Playing two songs at the same time sounds terrible. The dissonance screams in our skulls. It doesn't matter how good two songs might be. Our minds have no interest in hearing both at the same time.

People don't enjoy dissonance.


In 1956 Dr. Leon Festinger coined the term Cognitive Dissonance. He realized dissonance doesn't only occur in music. It can also be caused by conversation. It can especially be caused by opinions. It doesn't matter how well intentioned I may be, if I offer an opinion that contradicts my friends opinion, they're unlikely to enjoy the experience.

Aesop's Fable of The fox and the Grapes perfectly illustrates the power of cognitive dissonance.

A hungry fox is walking through the forest, looking for a bit of food. A few grapes are spotted on a nearby branch. Jumping to get them the fox flies through the air but lands with a frown. The grapes are too high. He jumps again and again but simply can't get the grapes. The tree can't be climbed. He knows he can't fly.

So the fox turns to leave with nothing but the taste of bitter disappointment in his mouth.

Then he stops. Looking back up, he notices the grapes have white spots near the stem. The grapes might not be completely ripe. Actually, those spots look a lot like the spots on a sour grape he had last month. These grapes are not completely ripe. Actually, they're very likely completely unripe! Probably... No, definitely sour. These grapes are sour!!

The fox's face wrinkles in disgust as his imagination leaves a wickedly sour taste clinging to his tongue.

Realizing these are sour grapes and walking away, a smile creeping across his face. For now he's completely satisfied after failing to get what he wanted so much.

What just happened?

The fox was excited to find the grapes, then disappointed because he couldn't get them. Now, however, he's completely satisfied to not have them at all.

The fox doesn't like believing he's incapable of reaching a goal he so desires. He'd rather change his desire than admit he couldn't reach it.

Keep this in mind whenever you offer to help someone else reach their goals. Once the fox has decided the grapes are sour, he won't see you as helpful when you show up offering to let loan him your ladder. His opinion's been formed and the best your ladder can do is undermine his conclusion.

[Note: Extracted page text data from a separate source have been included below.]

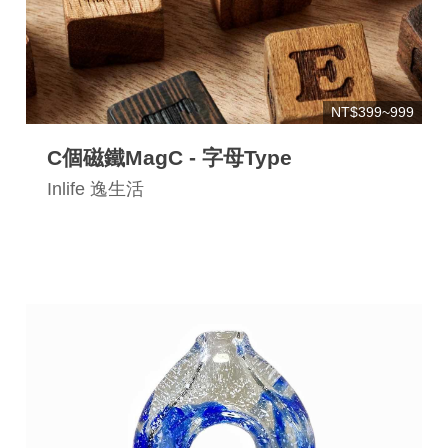
NT$399~999
C個磁鐵MagC - 字母Type
Inlife 逸生活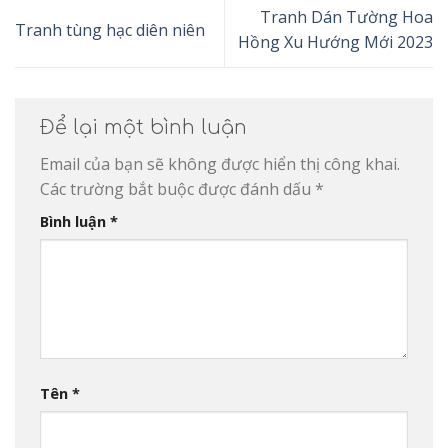
Tranh Dán Tường Hoa
Tranh tùng hạc diên niên
Hồng Xu Hướng Mới 2023
Để lại một bình luận
Email của bạn sẽ không được hiển thị công khai.
Các trường bắt buộc được đánh dấu
*
Bình luận
*
Tên
*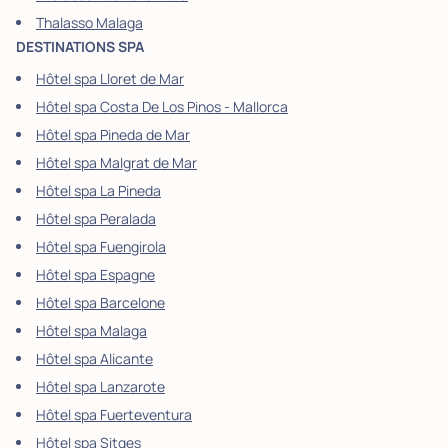
Thalasso Malaga
DESTINATIONS SPA
Hôtel spa Lloret de Mar
Hôtel spa Costa De Los Pinos - Mallorca
Hôtel spa Pineda de Mar
Hôtel spa Malgrat de Mar
Hôtel spa La Pineda
Hôtel spa Peralada
Hôtel spa Fuengirola
Hôtel spa Espagne
Hôtel spa Barcelone
Hôtel spa Malaga
Hôtel spa Alicante
Hôtel spa Lanzarote
Hôtel spa Fuerteventura
Hôtel spa Sitges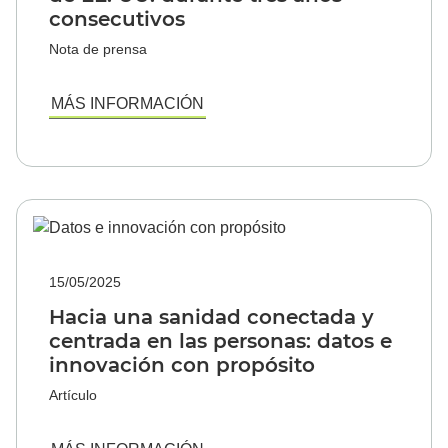
consecutivos
Nota de prensa
MÁS INFORMACIÓN
15/05/2025
Hacia una sanidad conectada y
centrada en las personas: datos e
innovación con propósito
Artículo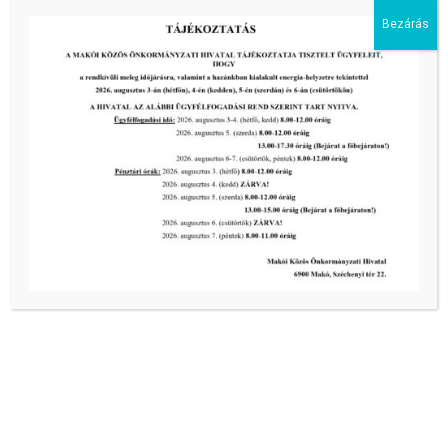
Bezárás
Kiemelt bejegyzések:
III. fokú hőségriadó –
önkormányzatunk a továbbiakban is
intézkedik a biztonságos ivóvíz- és
energiaellátás érdekében!
2026-08-05
III. fokú hőségriadó –
önkormányzatunk a továbbiakban is
intézkedik a biztonságos ivóvíz- és
energiaellátás érdekében!
2026-08-05
III. fokú hőségriadó –
önkormányzatunk is intézkedik a
biztonságos ivóvíz- és energiaellátás
érdekében!
2026-08-05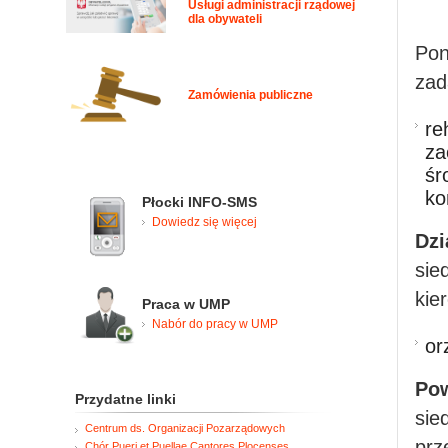
Usługi administracji rządowej
dla obywateli
Pon
zad
Zamówienia publiczne
re
za
śr
ko
Płocki INFO-SMS
Dowiedz się więcej
Dzi
sie
kie
Praca w UMP
Nabór do pracy w UMP
or
Pow
Przydatne linki
sie
Centrum ds. Organizacji Pozarządowych
prz
Chór Pueri et Puellae Cantores Plocenses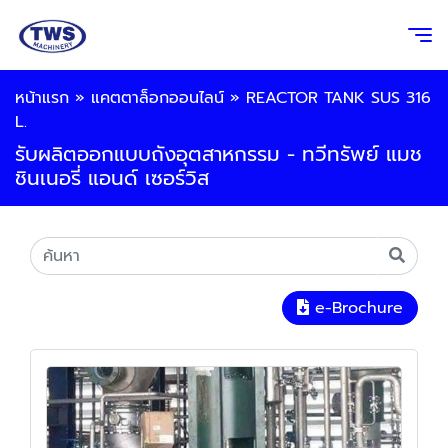
หน้าแรก
»
แคตตาล็อกออนไลน์
»
REACTOR TANK SUS 316
L.
รับผลิตออกแบบถังอุตสาหกรรม - ทวีทรัพย์ แมช
ชินเนอรี่ แอนด์ เซอร์วิส
e-Brochure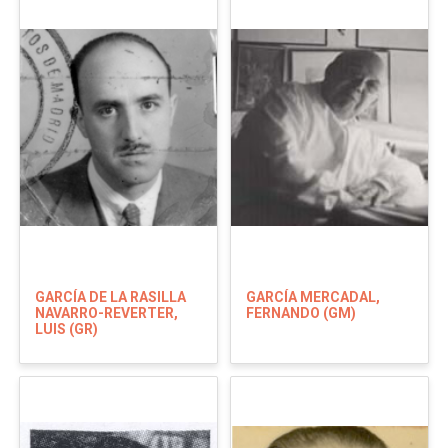
GARCÍA DE LA RASILLA
GARCÍA MERCADAL,
NAVARRO-REVERTER,
FERNANDO (GM)
LUIS (GR)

To use Dr. Festinger's term, your offer to help simply attacks another's high opinion of themselves. People like to feel they are smart and capable. Your offer to help actually creates evidence contradicting this feeling. That contradiction creates cognitive dissonance.

This is why sales and marketing are so tough. Even when your product is fantastic! People are easily offended when you offer exactly the ladder you know they need.

If it's your job to sell ladders, remember. Your opportunity to help is resting in their opinions. And timing is everything.